Stem Raises $20 Million To Help Music Artists Get Paid

Kristin Snyder

Kristin Snyder is dot.LA's 2022/23 Editorial Fellow. She previously interned with Tiger Oak Media and led the arts section for UCLA's Daily Bruin.

Stem co-founder and CEO Milana Lewis
Courtesy of Stem.

Stem, a music tech startup focused on helping artists with distribution and payments, has raised $20 million in a new funding round.

Fintech-focused venture capital firm QED Investors led the funding and was joined by Block, the Jack Dorsey-led payments tech company formerly known as Square. Block notably paid nearly $300 million last year to acquire a majority stake in TIDAL, the music streaming service backed by rapper Jay-Z.

Existing investors Slow Ventures and Quality Control also pitched in on Stem’s new round, which takes the Los Angeles-based startup’s total funding to around $40 million.

Since launching in 2015, Stem has merged financial management tools with music distribution capabilities, working with independent record labels like Big Loud as well as major artists like Wiz Khalifa. Its dashboard includes tools for artists, managers and labels to oversee their revenues, split funds with collaborators and receive automated payments. While only Stem-distributed artists can currently access its financial tools, the new funds will go toward expanding the platform’s existing royalty accounting features to other music distributors.

Stem co-founder and CEO Milana Lewis told dot.LA that she launched the startup based on her experiences as a talent agent for industry heavyweight United Talent Agency—a role in which she saw firsthand how difficult it was for artists trying to aggregate multiple revenue streams. Stem was born out of Lewis’ desire to streamline the process.

“Getting into music has always been hard for anyone that works in music,” Lewis said. “There’s this notion of a starving artist for a reason: It’s because the business is really complex, and it’s gotten more complex.”

With avenues for music monetization—from streaming platforms to home devices—constantly expanding, Stem aims to provide artists with a “financial backbone” allowing them to plan their projects and income, Lewis added.

“Our belief is: What if we build a system that can become the system of record for who gets paid what and how?” she said. “It makes it possible for other really interesting economic things to happen for artists.”

Stem is among a new generation of startups that are turning L.A. into a music tech hotbed—a trend that makes sense given the city's status as a global entertainment capital and home to major labels like Universal Music Group.

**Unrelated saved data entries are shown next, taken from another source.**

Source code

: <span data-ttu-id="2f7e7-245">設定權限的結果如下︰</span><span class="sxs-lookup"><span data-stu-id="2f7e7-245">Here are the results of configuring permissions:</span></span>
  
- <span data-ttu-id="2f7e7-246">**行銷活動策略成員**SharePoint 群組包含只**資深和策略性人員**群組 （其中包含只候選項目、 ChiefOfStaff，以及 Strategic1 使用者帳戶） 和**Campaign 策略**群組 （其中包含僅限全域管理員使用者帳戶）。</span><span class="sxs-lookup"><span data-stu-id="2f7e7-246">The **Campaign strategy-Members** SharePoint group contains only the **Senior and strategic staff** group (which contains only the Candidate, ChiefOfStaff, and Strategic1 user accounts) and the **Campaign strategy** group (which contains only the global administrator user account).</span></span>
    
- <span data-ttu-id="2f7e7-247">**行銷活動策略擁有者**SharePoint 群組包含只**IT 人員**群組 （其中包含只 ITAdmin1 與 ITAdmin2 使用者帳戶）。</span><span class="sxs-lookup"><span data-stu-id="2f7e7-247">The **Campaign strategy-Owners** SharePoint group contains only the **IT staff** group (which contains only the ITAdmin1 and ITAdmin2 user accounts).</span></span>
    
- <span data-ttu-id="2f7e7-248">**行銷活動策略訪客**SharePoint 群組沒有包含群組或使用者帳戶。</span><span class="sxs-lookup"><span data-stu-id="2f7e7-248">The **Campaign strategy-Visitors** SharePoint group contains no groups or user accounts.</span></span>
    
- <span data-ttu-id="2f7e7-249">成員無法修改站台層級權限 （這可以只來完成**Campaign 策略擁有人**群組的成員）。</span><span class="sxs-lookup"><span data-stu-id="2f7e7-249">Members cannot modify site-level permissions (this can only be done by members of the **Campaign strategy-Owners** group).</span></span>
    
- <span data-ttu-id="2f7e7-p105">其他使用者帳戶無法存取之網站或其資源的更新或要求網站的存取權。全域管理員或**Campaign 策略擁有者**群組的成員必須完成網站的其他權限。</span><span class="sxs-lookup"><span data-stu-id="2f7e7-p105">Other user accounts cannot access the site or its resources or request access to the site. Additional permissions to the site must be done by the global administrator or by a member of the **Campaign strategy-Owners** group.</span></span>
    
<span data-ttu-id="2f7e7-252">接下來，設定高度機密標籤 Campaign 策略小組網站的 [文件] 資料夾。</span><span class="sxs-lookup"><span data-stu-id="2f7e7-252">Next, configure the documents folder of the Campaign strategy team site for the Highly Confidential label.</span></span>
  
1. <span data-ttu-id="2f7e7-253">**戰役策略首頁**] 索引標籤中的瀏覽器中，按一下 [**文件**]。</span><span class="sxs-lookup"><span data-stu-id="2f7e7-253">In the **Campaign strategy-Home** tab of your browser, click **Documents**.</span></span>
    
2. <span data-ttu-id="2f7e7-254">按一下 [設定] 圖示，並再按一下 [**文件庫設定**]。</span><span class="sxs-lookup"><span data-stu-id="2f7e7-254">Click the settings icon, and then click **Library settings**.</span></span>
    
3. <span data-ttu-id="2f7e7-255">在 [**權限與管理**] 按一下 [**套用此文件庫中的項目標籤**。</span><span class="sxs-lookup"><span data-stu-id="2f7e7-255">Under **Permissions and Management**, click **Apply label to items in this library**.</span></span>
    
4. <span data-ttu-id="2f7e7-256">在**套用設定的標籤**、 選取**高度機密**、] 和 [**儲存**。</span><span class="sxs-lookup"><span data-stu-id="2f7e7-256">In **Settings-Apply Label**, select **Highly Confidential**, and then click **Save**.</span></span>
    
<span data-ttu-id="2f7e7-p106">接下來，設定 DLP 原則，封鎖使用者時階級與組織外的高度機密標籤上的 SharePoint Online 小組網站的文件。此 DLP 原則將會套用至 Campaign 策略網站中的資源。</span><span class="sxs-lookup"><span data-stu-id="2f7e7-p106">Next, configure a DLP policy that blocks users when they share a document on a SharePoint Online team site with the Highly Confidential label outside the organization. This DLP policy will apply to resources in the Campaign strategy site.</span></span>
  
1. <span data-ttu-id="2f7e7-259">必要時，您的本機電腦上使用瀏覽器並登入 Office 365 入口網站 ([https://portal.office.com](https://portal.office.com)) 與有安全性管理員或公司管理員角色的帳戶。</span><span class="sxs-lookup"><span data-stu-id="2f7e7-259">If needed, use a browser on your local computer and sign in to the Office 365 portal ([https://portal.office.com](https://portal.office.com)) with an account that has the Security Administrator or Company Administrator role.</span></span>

Last week saw Trac, another startup distribution platform for music artists, raise $2.5 million in new funding, as dot.LA reported.

While streaming has helped the music business evolve its revenue model, that hasn't always been to the benefit of artists: Spotify recently revealed that most artists earned less than $10,000 through its platform in 2021. In turn, some independent musicians have protested against the streaming giant over its low royalty payments.